Similarly to what BP tried to do, we’re going to try to describe or predict each OF’s outs/opportunity, and we’re testing the 354 qualified OF player-seasons from 2016-2019.  Our contestants are Statcast’s OAA/opportunity, UZR/opportunity, FRAA/BIP (what BP used in their article), simple average catch probability (with no idea if the play was made or not), and positional adjustment (effectively the share of innings in CF, corner OF, or 1B/DH).  Because we’re comparing all outfielders to each other, and UZR and FRAA compare each position separately, those two received the positional adjustment (they grade quite a bit worse without it, as expected).

Using data from THE SAME SEASON (see previous post if it isn’t obvious why this is a bad idea) to describe that SAME SEASON’s outs/opportunity, which is what BP was testing, we get the following correlations:

Metric r^2 to same-season outs/opportunity
OAA/opp 0.74
UZR/opp 0.49
Catch Probability + Position 0.43
Catch Probability 0.32
Positional adjustment/opp 0.25

OAA wins running away, UZR is a clear second, background information is 3rd, and FRAA is a distant 4th, barely ahead of raw catch probability.  And catch probability shouldn’t be that important.  It’s almost independent of OAA (r=0.06) and explains much less of the outs/opp variance.  Performance on opportunities is a much bigger driver than difficulty of opportunities over the course of a season.  I ran the same test on the 3 OF positions individually (using Statcast’s definition of primary position for that season), and the numbers bounced a little, but it’s the same rank order and similar magnitude of differences.

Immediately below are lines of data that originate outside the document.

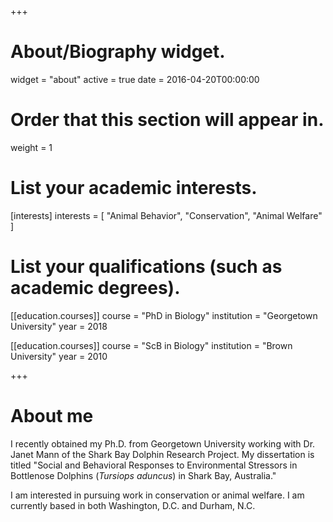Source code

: +++
# About/Biography widget.
widget = "about"
active = true
date = 2016-04-20T00:00:00

# Order that this section will appear in.
weight = 1

# List your academic interests.
[interests]
  interests = [
    "Animal Behavior",
    "Conservation",
    "Animal Welfare"
  ]

# List your qualifications (such as academic degrees).
[[education.courses]]
  course = "PhD in Biology"
  institution = "Georgetown University"
  year = 2018

[[education.courses]]
  course = "ScB in Biology"
  institution = "Brown University"
  year = 2010

 
+++

# About me

I recently obtained my Ph.D. from Georgetown University working with Dr. Janet Mann of the Shark Bay Dolphin Research Project. My dissertation is titled "Social and Behavioral Responses to Environmental Stressors in Bottlenose Dolphins (*Tursiops aduncus*) in Shark Bay, Australia."

I am interested in pursuing work in conservation or animal welfare. I am currently based in both Washington, D.C. and Durham, N.C.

Attempting to describe same-season OAA/opp gives the following:

Metric r^2 to same-season OAA/opportunity
OAA/opp 1
UZR/opp 0.5
Positional adjustment/opp 0.17
Catch Probability 0.004

As expected, catch probability drops way off.  CF opportunities are on average about 1% harder than corner OF opportunities.  Positional adjustment is obviously a skill correlate (Full-time CF > CF/corner tweeners > Full-time corner > corner/1B-DH tweeners), but it’s a little interesting that it drops off compared to same-season outs/opportunity.  It’s reasonably correlated to catch probability, which is good for describing outs/opp and useless for describing OAA/opp, so I’m guessing that’s most of the decline.

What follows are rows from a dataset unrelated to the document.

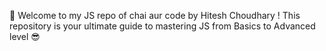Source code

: 🚀 Welcome to my JS repo of chai aur code by  Hitesh Choudhary ! This repository is your ultimate guide to mastering JS from Basics to Advanced level 😎
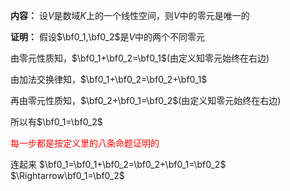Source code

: **内容：**
设$V$是数域$K$上的一个线性空间，则$V$中的零元是唯一的

**证明：**
假设$\bf0_1,\bf0_2$是$V$中的两个不同零元

由零元性质知，$\bf0_1+\bf0_2=\bf0_1$(由定义知零元始终在右边)


由加法交换律知，$\bf0_1+\bf0_2=\bf0_2+\bf0_1$

再由零元性质知，$\bf0_2+\bf0_1=\bf0_2$(由定义知零元始终在右边)

所以有$\bf0_1=\bf0_2$

<font color=red>每一步都是按定义里的八条命题证明的
</font>

连起来
$\bf0_1=\bf0_1+\bf0_2=\bf0_2+\bf0_1=\bf0_2$
$\Rightarrow\bf0_1=\bf0_2$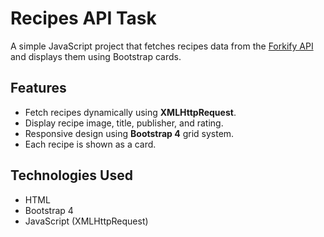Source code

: # Recipes API Task

A simple JavaScript project that fetches recipes data from the [Forkify API](https://forkify-api.herokuapp.com/api/search?q=pizza) and displays them using Bootstrap cards.

## Features
- Fetch recipes dynamically using **XMLHttpRequest**.
- Display recipe image, title, publisher, and rating.
- Responsive design using **Bootstrap 4** grid system.
- Each recipe is shown as a card.

## Technologies Used
- HTML
- Bootstrap 4
- JavaScript (XMLHttpRequest)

Now, on to the more interesting things.. Using one season’s metric to predict the NEXT season’s OAA/opportunity (both seasons must be qualified), which leaves 174 paired seasons, gives us the following (players who dropped out were almost average in aggregate defensively):

Metric r^2 to next season OAA/opportunity
OAA/opp 0.45
UZR/opp 0.25
Positional adjustment 0.1
Catch Probability 0.02

FRAA notably doesn’t suck here- although unless you’re a modern-day Wintermute who is forbidden to know OAA, just use OAA of course.  Looking at the residuals from previous-season OAA, UZR is useless, but FRAA and positional adjustment contain a little information, and by a little I mean enough together to get the r^2 up to 0.47.  We’ve discussed positional adjustment already and that makes sense, but FRAA appears to know a little something that OAA doesn’t, and it’s the same story for predicting next-season outs/opp as well.

That’s actually interesting.  If the crew at BP had discovered that and spent time investigating the causes, instead of spending time coming up with ways to bullshit everybody that a metric that treats a ground ball to first as a missed play for the left fielder really does outperform Statcast, we might have all learned something useful.